Dlaczego konsultacje w tak krótkim czasie?
Konsultacje publiczne zwykle trwają dłużej niż cztery dni, jak w przypadku procedowanego obecnie projektu zarządzenia. Zarządzenie pojawiło się na stronach NFZ w poniedziałkowe późne popołudnie, do południa w piątek miały się zakończyć, po drodze był dzień wolny. Na to Paweł Florek odpowiada, że przedstawienie projektu zarządzenia było poprzedzone licznymi spotkaniami i konsultacjami z ekspertami.
- Środowisko onkologów było informowane o planowanej publikacji projektu zarządzenia. Ponadto NFZ i MZ zależy, aby znowelizowane zarządzenie obowiązywało od 1 lipca br. Potrzebujemy jednak czasu na analizę zgłoszonych w konsultacjach propozycji ewentualnych zmian w projekcie i przejście przez pełną ścieżkę legislacyjną. To powody, które wpłynęły na czas trwania konsultacji zewnętrznych – wyjaśnia dyrektor.

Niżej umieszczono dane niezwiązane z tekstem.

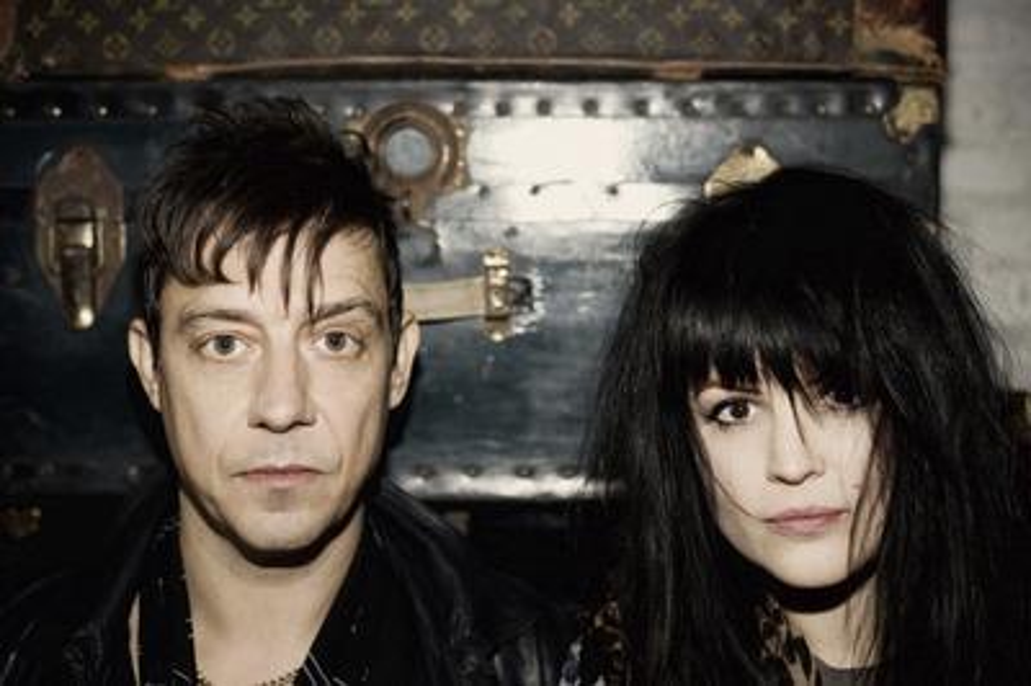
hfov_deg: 39.6
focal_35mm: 50
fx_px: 1431
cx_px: 516
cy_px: 343
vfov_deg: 26.9
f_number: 3.2
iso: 250
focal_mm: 50
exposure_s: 1/100
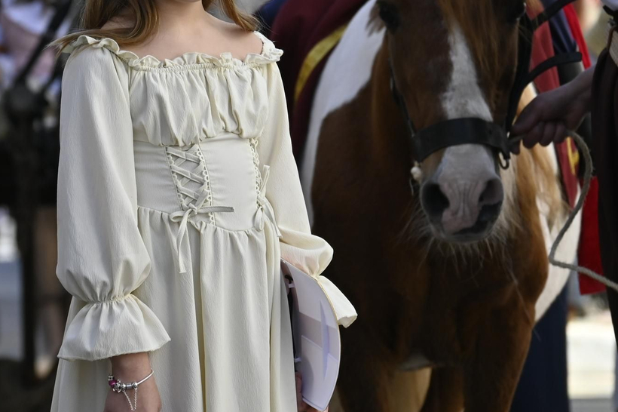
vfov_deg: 2.8
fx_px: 8287
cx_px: 227
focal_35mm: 483
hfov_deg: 4.3
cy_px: 155
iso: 200
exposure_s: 1/500
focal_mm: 165
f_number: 5.6
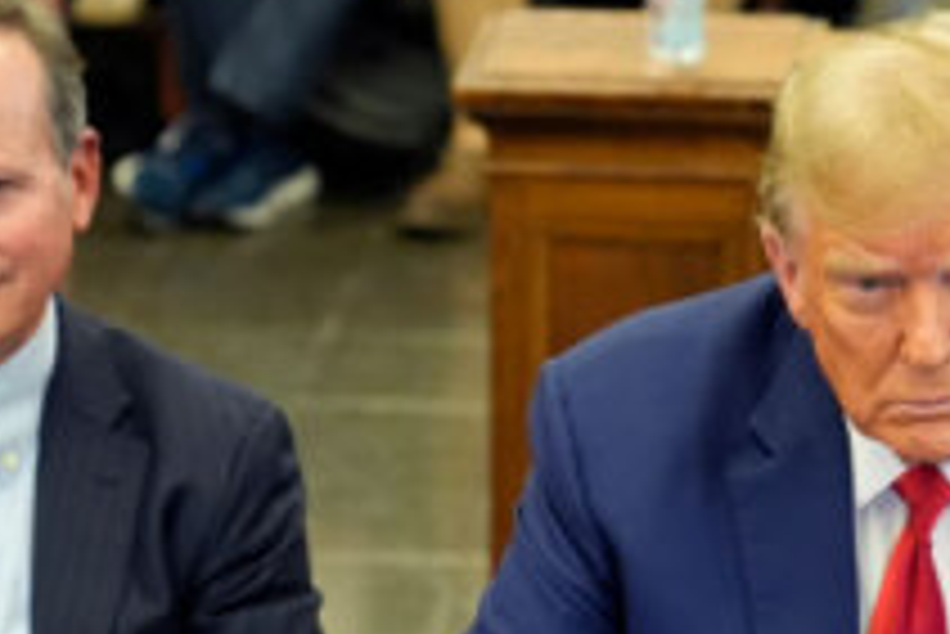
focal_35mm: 193
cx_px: 846
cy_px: 256
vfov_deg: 7.1
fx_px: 5096
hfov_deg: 10.6
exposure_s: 1/200
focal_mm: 68
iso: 3200
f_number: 2.8
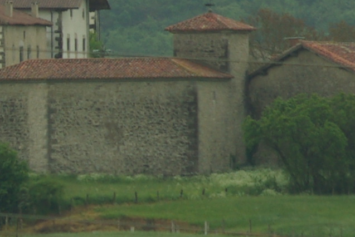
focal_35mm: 1551
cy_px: 159
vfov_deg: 0.9
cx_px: -330
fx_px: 15308
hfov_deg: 1.3
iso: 200
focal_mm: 170
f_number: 9.5
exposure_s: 1/125
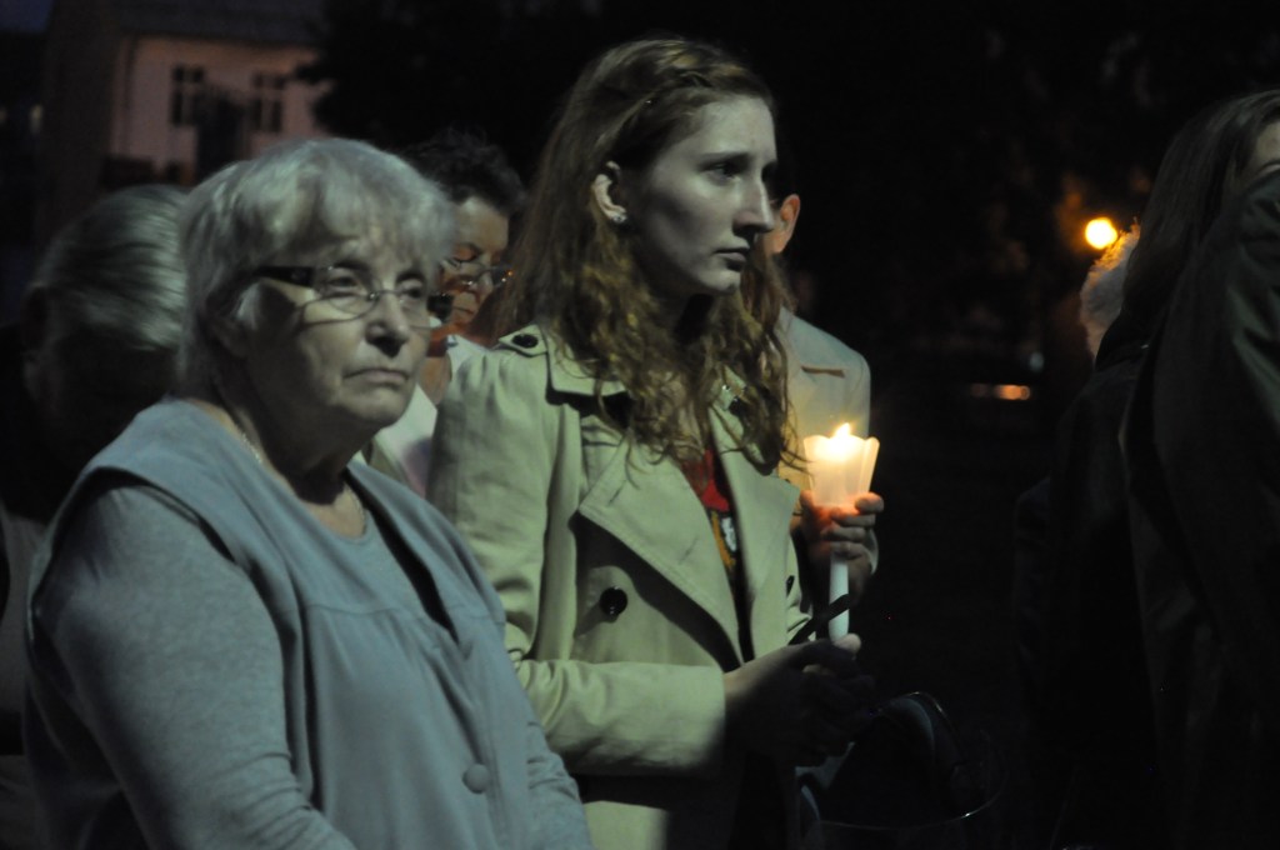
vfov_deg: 9.3
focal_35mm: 147
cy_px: 425
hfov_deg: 14.0
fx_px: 5220
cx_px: 640
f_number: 5.6
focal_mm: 98
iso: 2000
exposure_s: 1/13
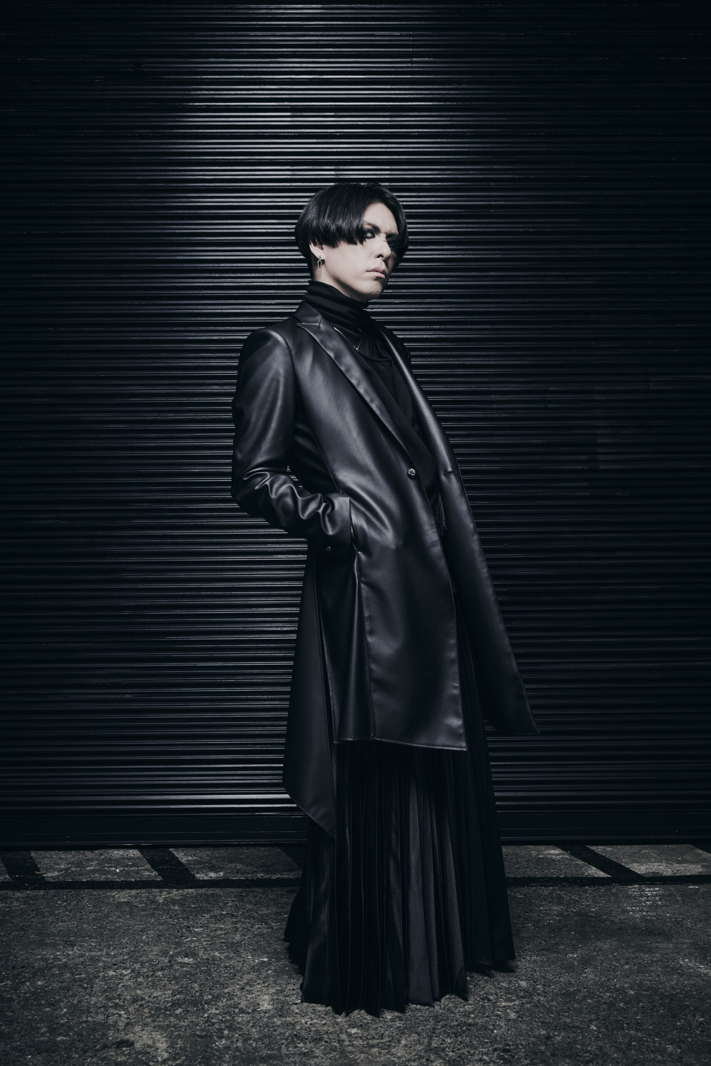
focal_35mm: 47
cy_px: 533
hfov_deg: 28.7
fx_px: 1392
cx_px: 356
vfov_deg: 41.9
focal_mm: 47
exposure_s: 1/200
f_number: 5.6
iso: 64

Jak leczy się nowotwory BRCA-zależne?
Jednym z czterech nowotworów BRCA-zależnych jest rak gruczołu krokowego. W programie lekowych B.56 aktualnie dostępne są trzy terapie celowane (2 ukierunkowane tylko na geny BRCA, jedna na panel genów HRR-w tym BRCA). W kwalifikacji do programu lekowego widnieje zapis o konieczności identyfikacji mutacji germinalnej (dziedzicznej) lub somatycznej. Jak informują eksperci, metodą wykonania tych badań jest badanie metodą NGS z wolnokrążącego DNA nowotworowego (z uwagi na niediagnostyczność tkanki). Badania te dla panelu BRCA kosztują minimum 2,5 tys. zł, dla panelu HRR minimum 3,3 tys. w prywatnych laboratoriach. Tym samym w raku prostaty nie można rozliczyć tych badań jako badanie złożone. Dlatego też należy umożliwić dodatkowe dofinansowanie badania zaawansowanego do nowego świadczenia.